→ **EXCERPT PROVIDED**
Segment Open
# Fender Question



## Sean (Jun 29, 2006)

I'm looking for a set of fenders for my pre-war westfield and wonder if any other makes are correct/ interchangable. 

I'm tryiing to figure out the columbia/westfield/pope connection as well as the cleveland welding makers, ect. 

Thanks.


----------



## 37fleetwood (Jun 29, 2006)

Columbia bicycles are or were made in Westfield Mass. by the American Bicycle Trust headed by Col. Pope. Pope also made motorcycles and cars under the Pope name. if I'm not mistaken Pope was the holder of the selden Patent on automobiles that was finally broken by Henry Ford.


----------



## Sean (Jun 30, 2006)

So there isn't any interchangability with columbia?


----------



## 37fleetwood (Jun 30, 2006)

I'm not very familiar with Columbia but a lot of the manufacturers bought thier fenders from other companies like Wald, MacCauley, etc., others made their own stuff. I just don't know.:o


----------



## Sean (Jun 30, 2006)

Yeah I find it a bit confusing. I think I should have the peaked "gothic" style fenders but i'm not totally sure. I've seen a few pics of older Westfields/columbias and thats what looks like is on them. I also noticed that the tank that is on my bike is the same as an old Elgin and I think they had those fenders as well- though some of them mounted ofer the front fork. I'll have to look at my Bluebird later and compare...HA! Just kidding- I wish!
Segment Closed
→ **INSTRUCTIONS**
[a] According to the fender question thread, in what town were Columbia bicycles made?
[b] Write out the part of the fender question thread running from "## 37fleetwood (Jun 30, 2006)" up to and including "kidding- I wish!".
[c] Give the author and date of every post in the fender question thread, in the order the posts appear.

→ **GIVEN INFORMATION**
Segment Open
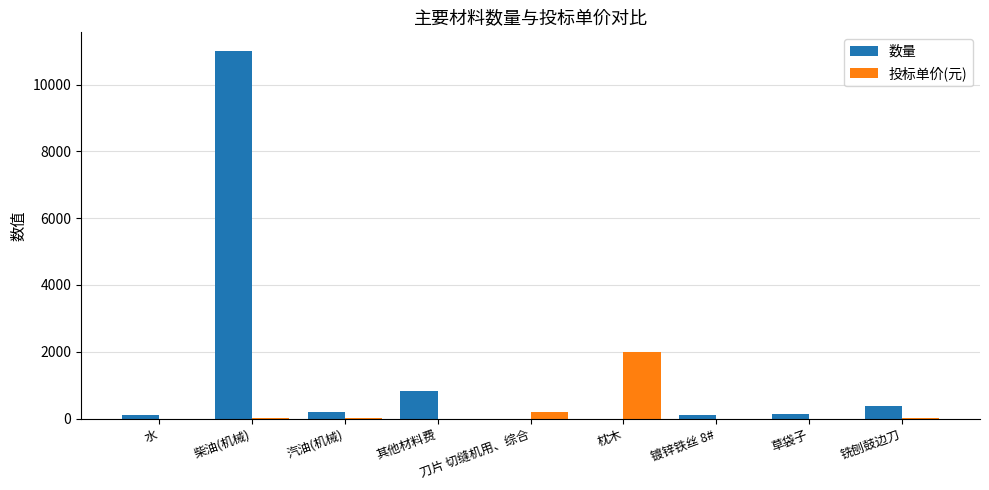

What is the sum of all 投标单价(元) values?

2229.7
Segment Closed
→ **RESULTS IN ORDER**
[a] Westfield, Mass.

[b]
## 37fleetwood (Jun 30, 2006)

I'm not very familiar with Columbia but a lot of the manufacturers bought thier fenders from other companies like Wald, MacCauley, etc., others made their own stuff. I just don't know.:o


----------



## Sean (Jun 30, 2006)

Yeah I find it a bit confusing. I think I should have the peaked "gothic" style fenders but i'm not totally sure. I've seen a few pics of older Westfields/columbias and thats what looks like is on them. I also noticed that the tank that is on my bike is the same as an old Elgin and I think they had those fenders as well- though some of them mounted ofer the front fork. I'll have to look at my Bluebird later and compare...HA! Just kidding- I wish!

[c]
Sean (Jun 29, 2006)
37fleetwood (Jun 29, 2006)
Sean (Jun 30, 2006)
37fleetwood (Jun 30, 2006)
Sean (Jun 30, 2006)